German Inflation Fears Fade—After 90 Years

German Inflation Fears Fade—After 90 Years

By Birgit Jennen January 09, 2014

When Walter Baltes was five, he thought money always came in bundles of bank notes like those his grandmother hauled to the bakery to buy bread. It was 1923, in the town of Witten in Germany’s industrial heartland, and the Reichsbank was printing marks nonstop to pay reparations from World War I. “I am very careful with money, which probably has something to do with my experience,” says Baltes, 95. His frugality notwithstanding, he says these days he sees “absolutely no risk of inflation.”Ninety years after a generation’s savings were wiped out, Germany’s inflation angst, the driving force of its postwar economic policy, has eased. That may allow Chancellor Angela Merkel to focus less on price stability and more on leading the recovery in Europe. At the height of the euro crisis, Germany extended aid to Greece, but on tough terms, for fear of angering inflation-phobic voters. “It makes it easier for Merkel to agree to debt relief for Greece,” says Sebastian Dullien, a senior policy fellow at the European Council on Foreign Relations.

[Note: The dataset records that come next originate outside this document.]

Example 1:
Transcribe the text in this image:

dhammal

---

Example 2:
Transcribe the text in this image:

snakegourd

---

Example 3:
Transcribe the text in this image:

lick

A University of Hamburg study published by the Bundesbank, the country’s central bank, shows that concern that higher prices will erode savings is concentrated among the elderly, the unemployed, and those with lower incomes. The majority surveyed see inflation at about 2 percent in the coming 12 months. A poll by the University of Hohenheim found that most Germans are more concerned about the euro area debt crisis, and a survey by the Association of German Banks said most young people don’t even know what “inflation” means. University of Hamburg economist Ulrich Fritsche says that as incomes have risen and unemployment falls, “inflation expectations have become more realistic.”

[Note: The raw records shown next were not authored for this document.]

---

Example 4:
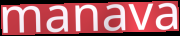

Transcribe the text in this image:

manava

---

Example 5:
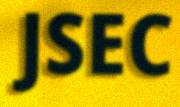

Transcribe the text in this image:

JSECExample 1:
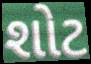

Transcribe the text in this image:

શોટ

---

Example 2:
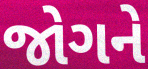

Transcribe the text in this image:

જોગને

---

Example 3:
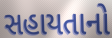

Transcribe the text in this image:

સહાયતાનો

Hyperinflation is often cited by historians as a cause of Adolf Hitler’s rise to power. While the world economy slowed in 1920 and 1921, inflation weakened the mark, boosting exports and reducing unemployment. By 1923 hyperinflation had taken over, and by that autumn one dollar was worth 4.2 trillion marks, vs. 42 marks in January 1920. The mark’s value was falling so rapidly that wages were paid daily, and many merchants preferred to barter for goods rather than accept cash. A reform on Nov. 15, 1923, brought in a new currency at a rate of 1 trillion to one, and in 1924 inflation abated.

Unlike the Bank of England and the Federal Reserve, the Bundesbank isn’t officially responsible for maintaining a stable financial market and isn’t a lender of last resort. Its prime focus, according to the founding act in 1957, is price stability. Eager to boost the credibility of the euro, and pushed by Germany, the architects of the single currency followed the Bundesbank model, setting out the independence of the ECB and dictating that stable prices would be its primary objective. The ECB describes its goal as keeping euro zone inflation just under 2 percent, a target it expects to meet through 2015.

A November European Commission study found that 13 percent of Germans have strong concerns about inflation and 44 percent have moderate concerns. But Germans are no more worried than other Europeans. The study showed inflation anxiety in Germany was less than in the U.K., France, and Austria, and only slightly higher than in Finland. “It’s very doubtful that after four generations, Germans’ fear of inflation is more pronounced than in neighboring countries,” says Bert Rürup, former chairman of Merkel’s council of economic advisers and now president of the Handelsblatt Research Institute, which has studied German inflation concerns. “There is widespread awareness that hyperinflation was closely linked to a lost war.”

The bottom line: Germany’s inflation obsession is easing as concern about broader economic issues such as jobs and the euro crisis grow.